* **Task item**:
Say how many lines in the entries hold the word "data", and reply with that number only.

* **Material provided**:
====================
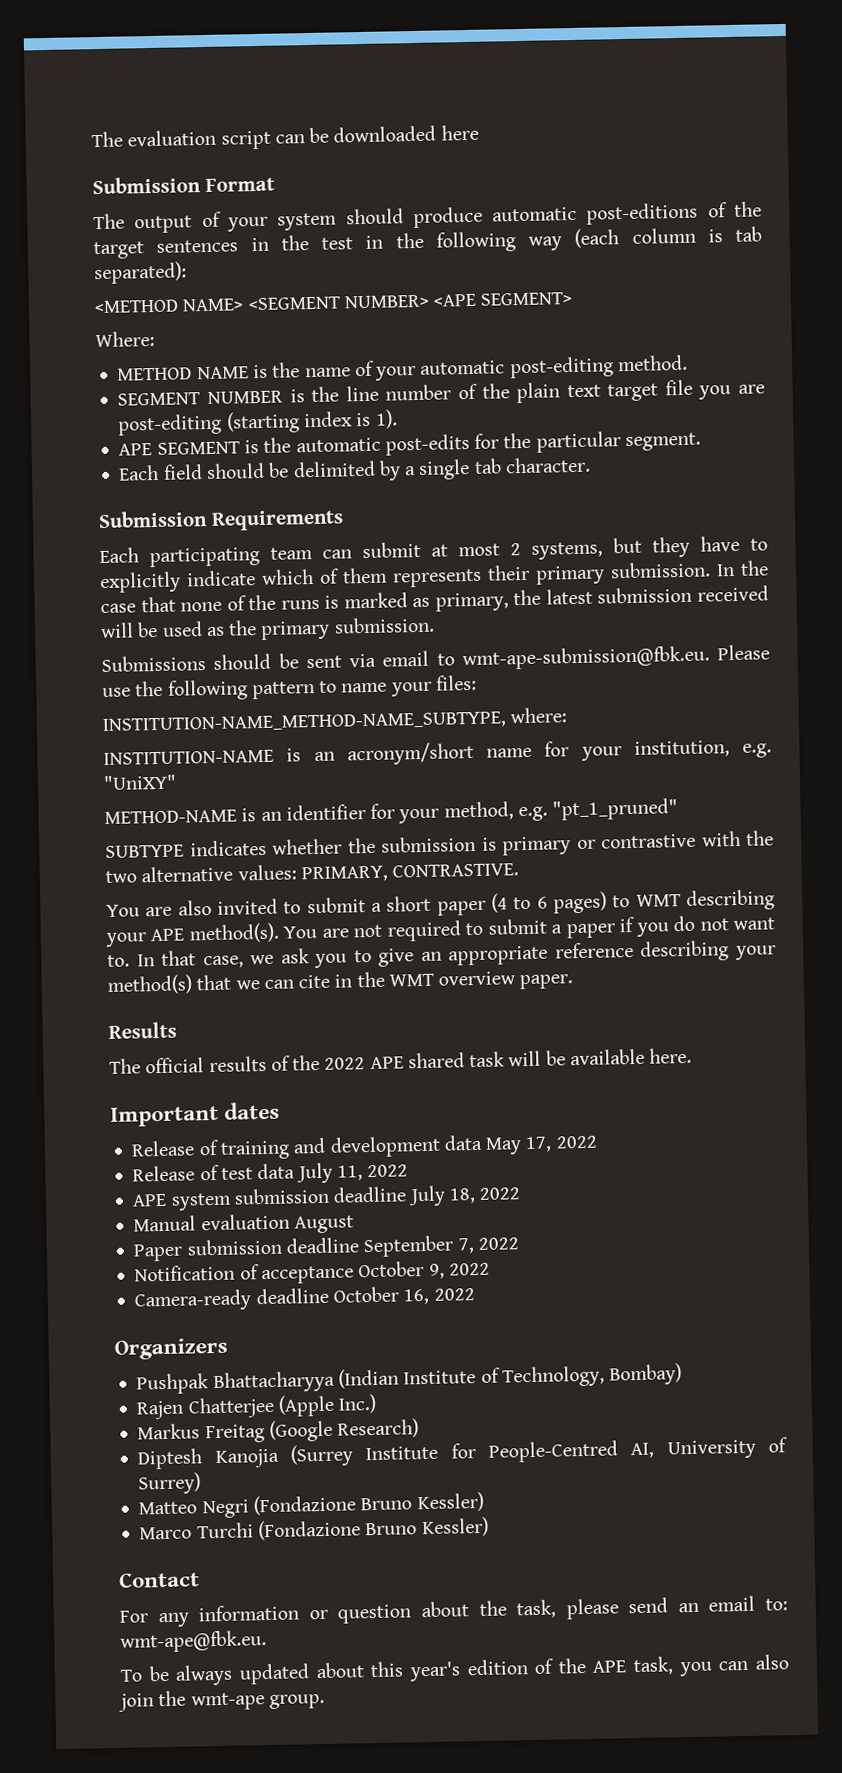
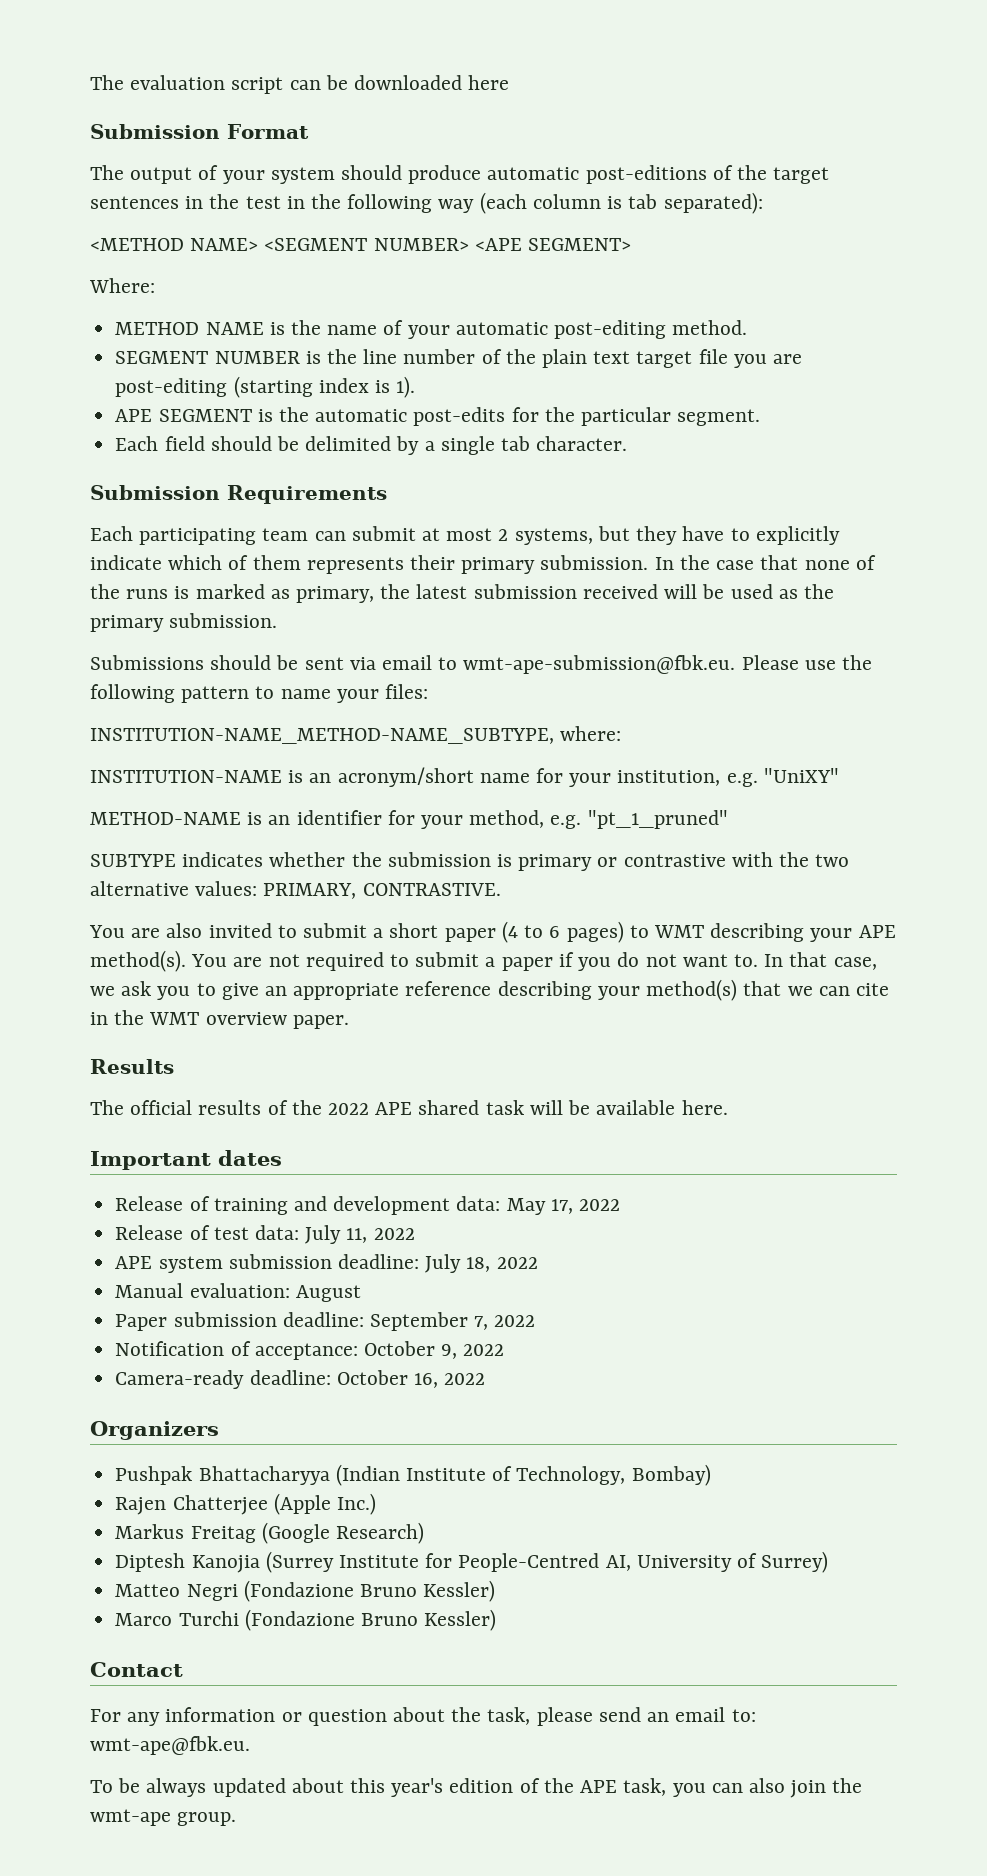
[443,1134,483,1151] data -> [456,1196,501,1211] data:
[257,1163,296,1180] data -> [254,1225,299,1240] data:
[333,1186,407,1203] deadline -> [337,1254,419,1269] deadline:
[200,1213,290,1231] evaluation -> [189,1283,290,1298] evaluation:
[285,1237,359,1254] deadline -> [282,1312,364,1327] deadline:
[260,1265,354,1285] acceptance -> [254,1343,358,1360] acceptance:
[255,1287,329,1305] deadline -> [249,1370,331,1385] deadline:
====================
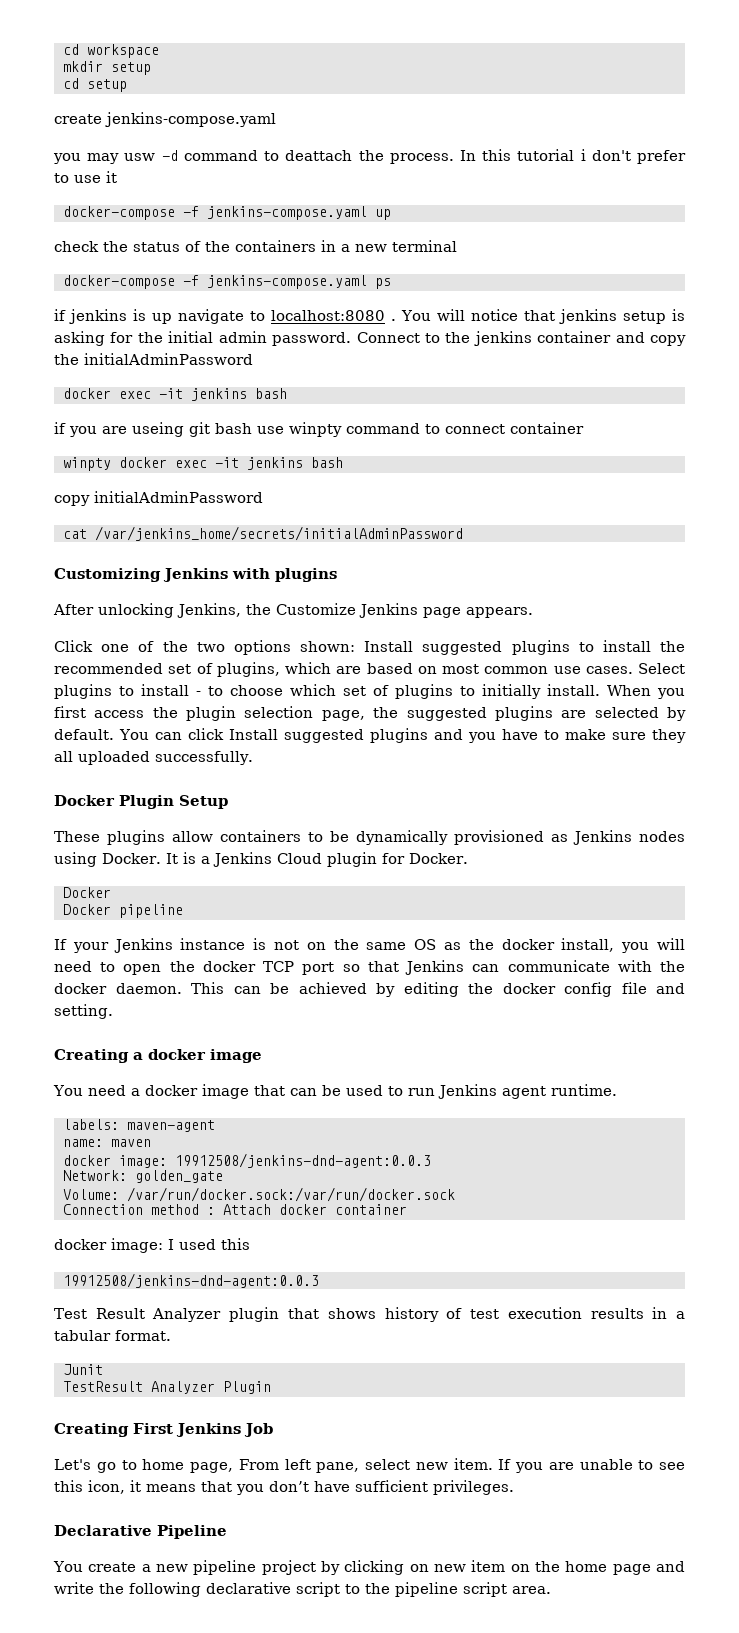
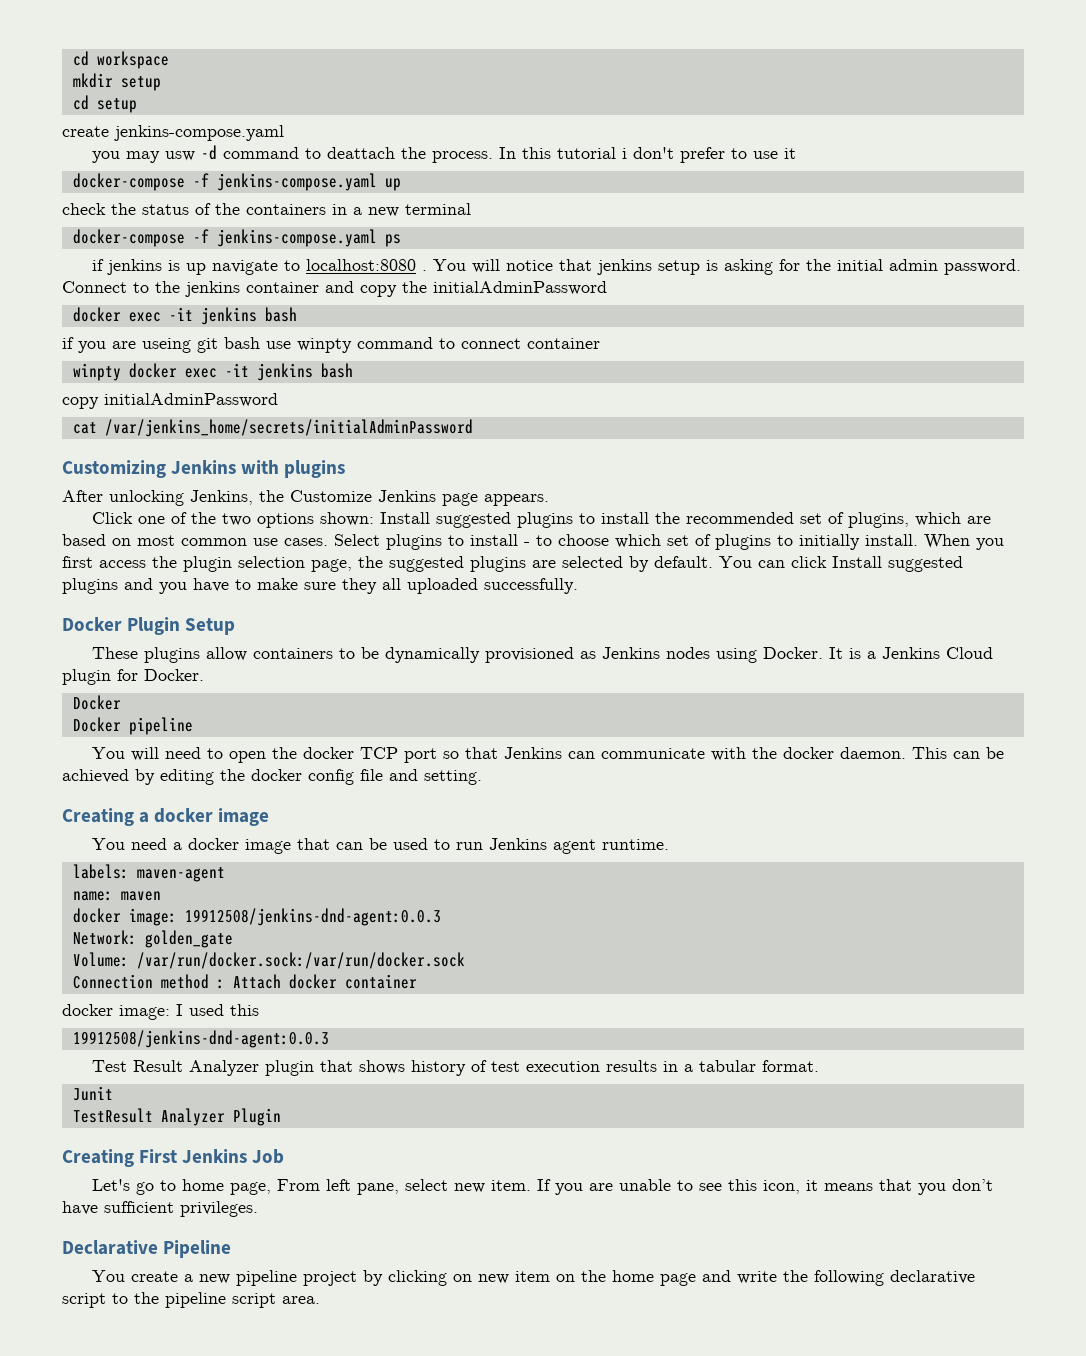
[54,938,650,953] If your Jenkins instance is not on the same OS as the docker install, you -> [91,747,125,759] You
====================
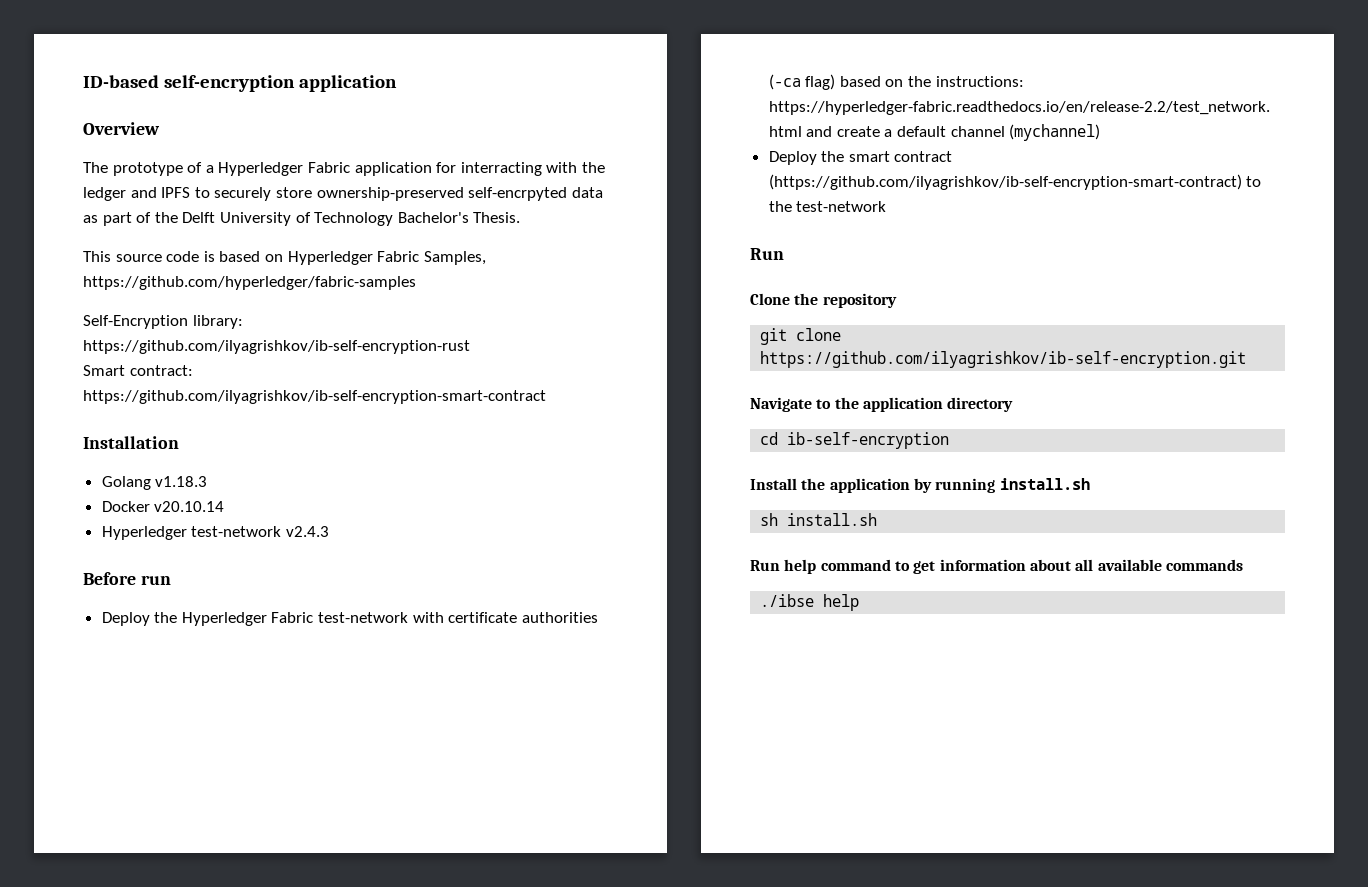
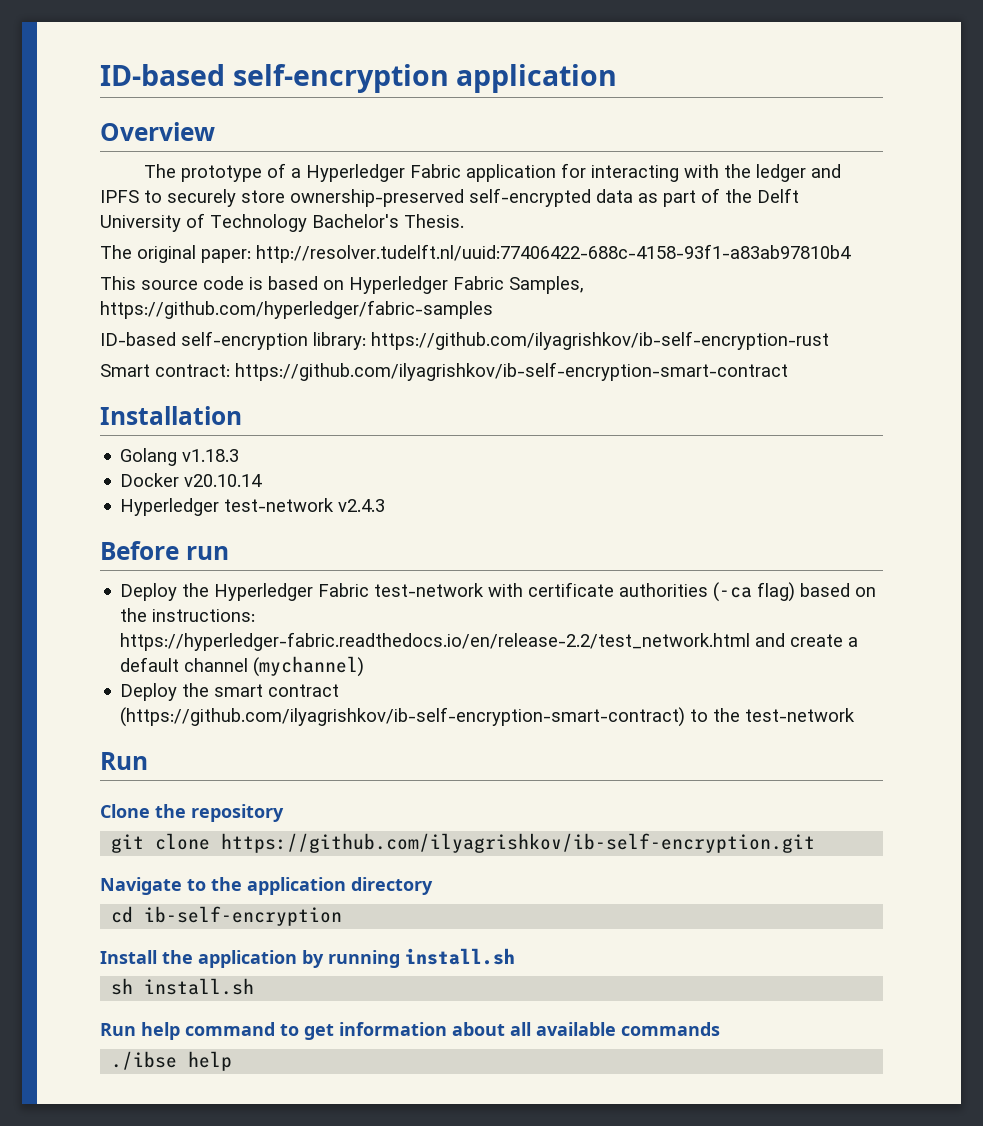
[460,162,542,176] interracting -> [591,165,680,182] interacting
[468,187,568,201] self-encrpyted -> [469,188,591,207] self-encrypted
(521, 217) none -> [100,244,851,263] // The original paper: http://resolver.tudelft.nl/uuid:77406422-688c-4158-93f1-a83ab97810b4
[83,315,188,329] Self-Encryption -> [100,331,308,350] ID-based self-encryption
====================
* **Response to this exercise**:
2